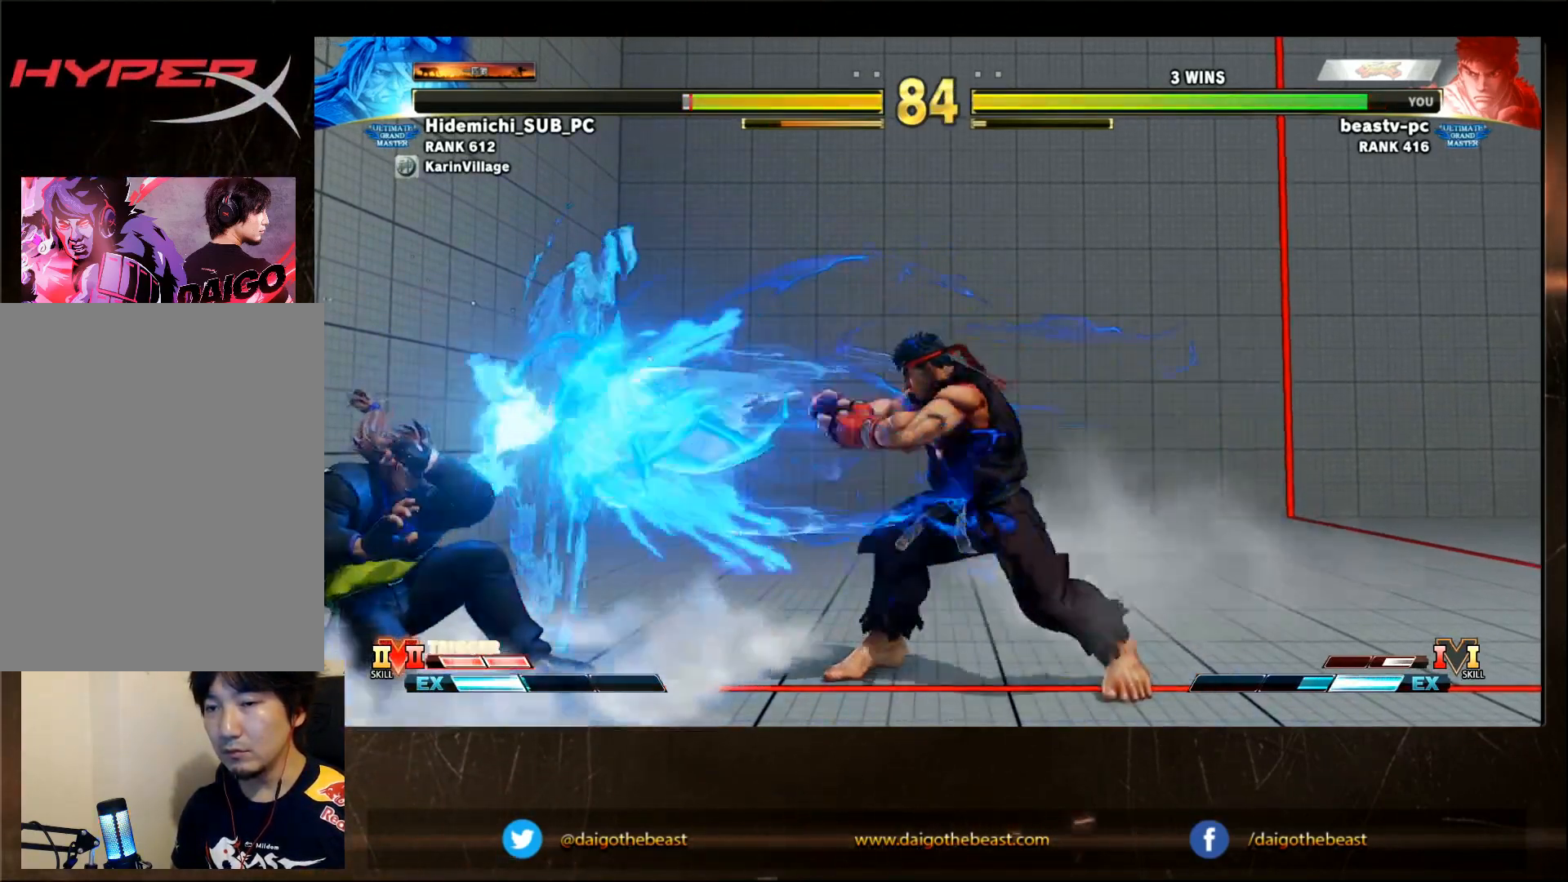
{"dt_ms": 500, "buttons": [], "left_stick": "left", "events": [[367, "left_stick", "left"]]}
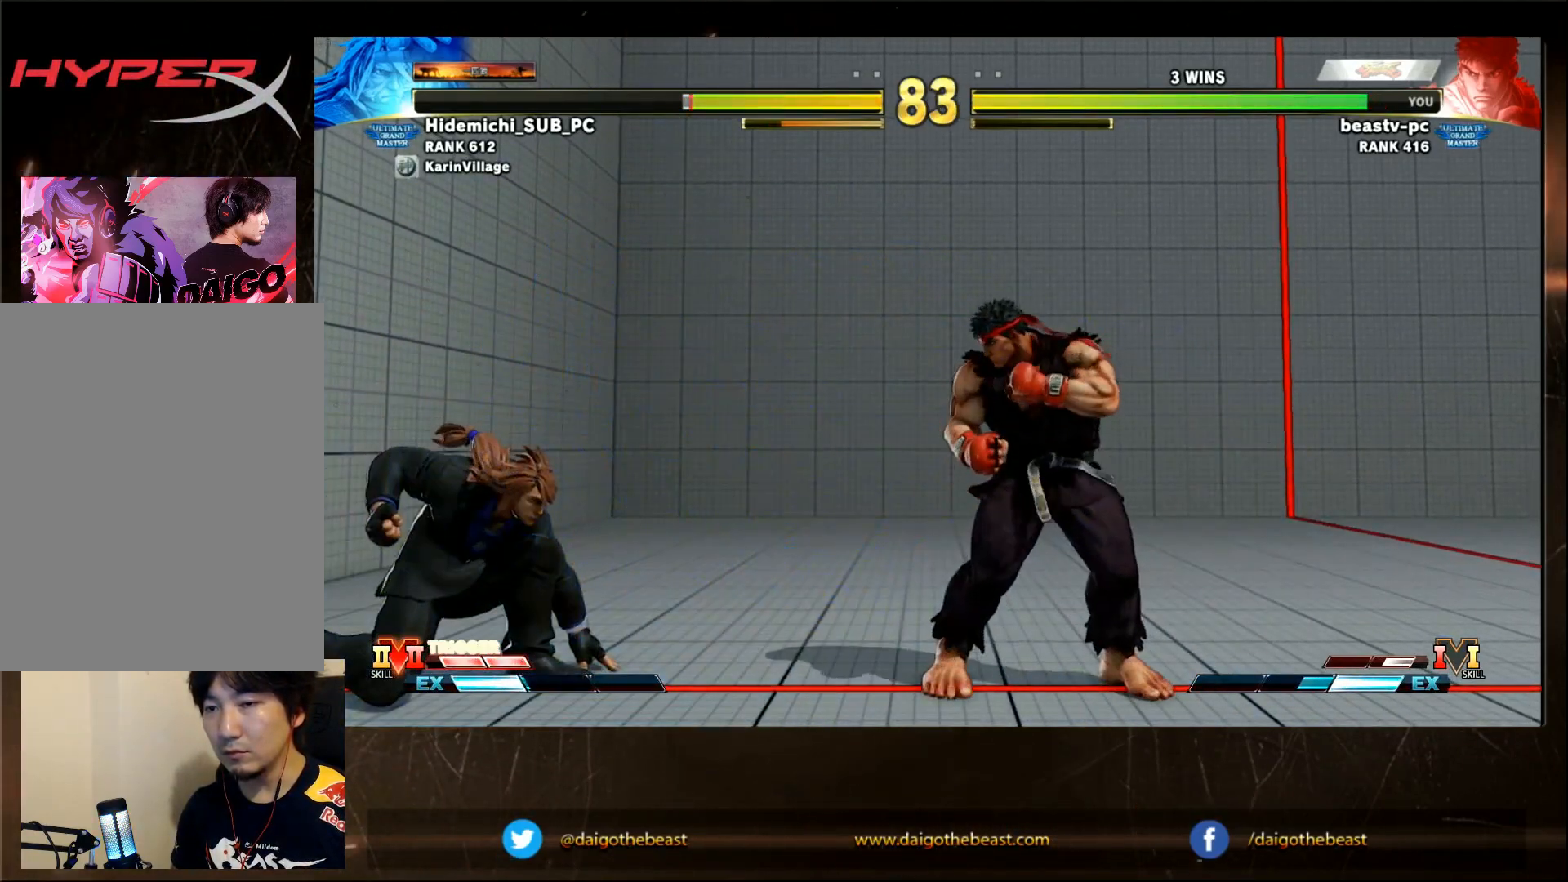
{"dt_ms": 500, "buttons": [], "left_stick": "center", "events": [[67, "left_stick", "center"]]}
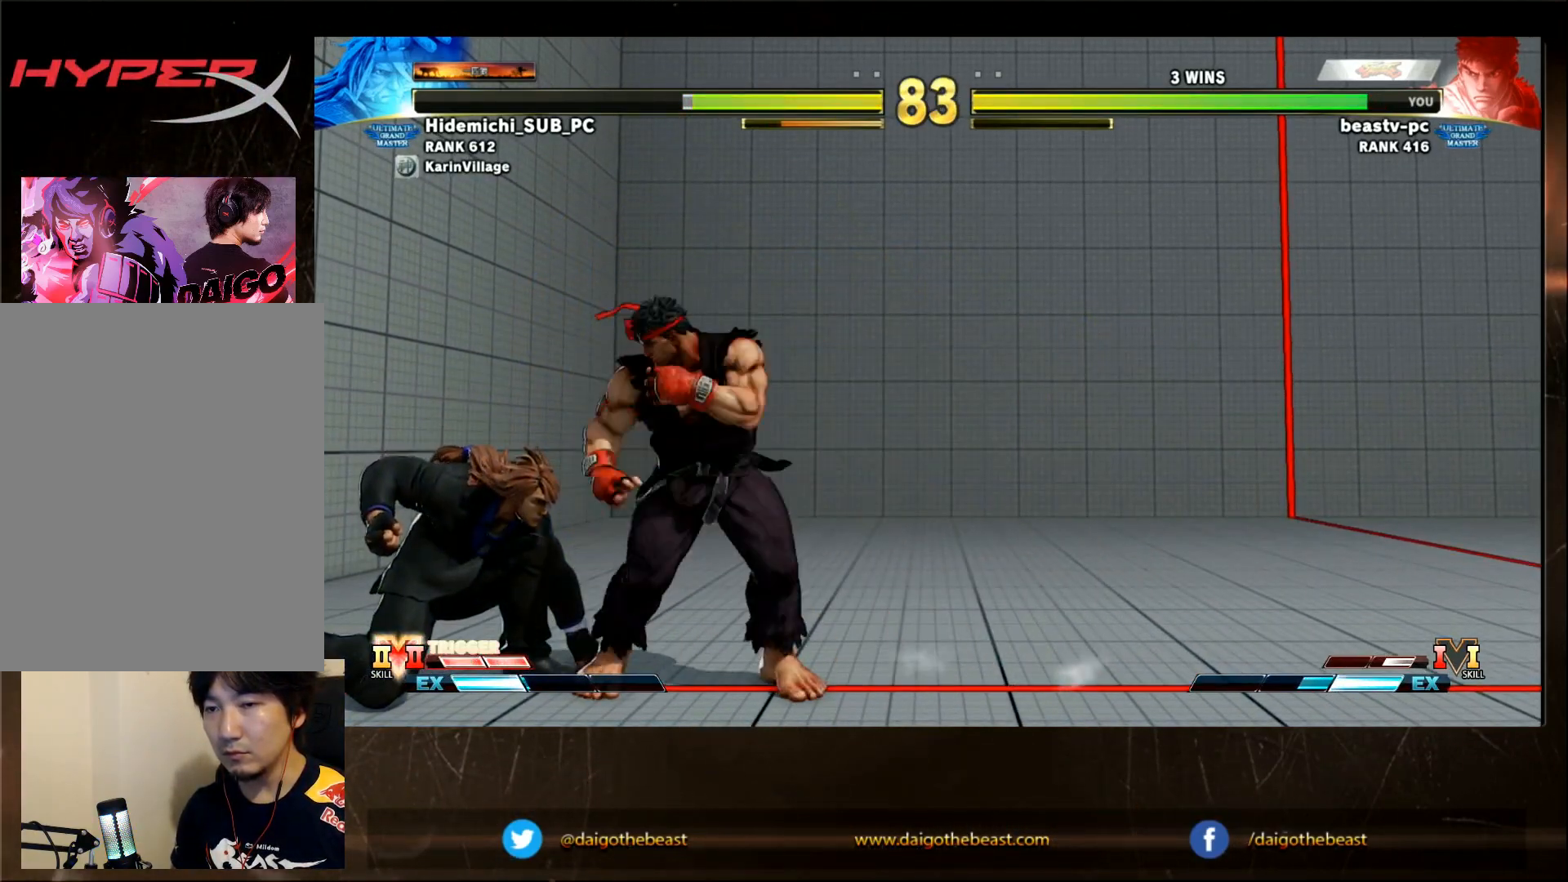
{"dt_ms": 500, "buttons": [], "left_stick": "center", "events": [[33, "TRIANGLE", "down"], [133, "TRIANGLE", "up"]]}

The problem: From start to finish, output the listing exactly, but omit its pictures.

Answer for the task:
{"dt_ms": 500, "buttons": [], "left_stick": "left", "events": [[367, "left_stick", "left"]]}
{"dt_ms": 500, "buttons": [], "left_stick": "center", "events": [[67, "left_stick", "center"]]}
{"dt_ms": 500, "buttons": [], "left_stick": "center", "events": [[33, "TRIANGLE", "down"], [133, "TRIANGLE", "up"]]}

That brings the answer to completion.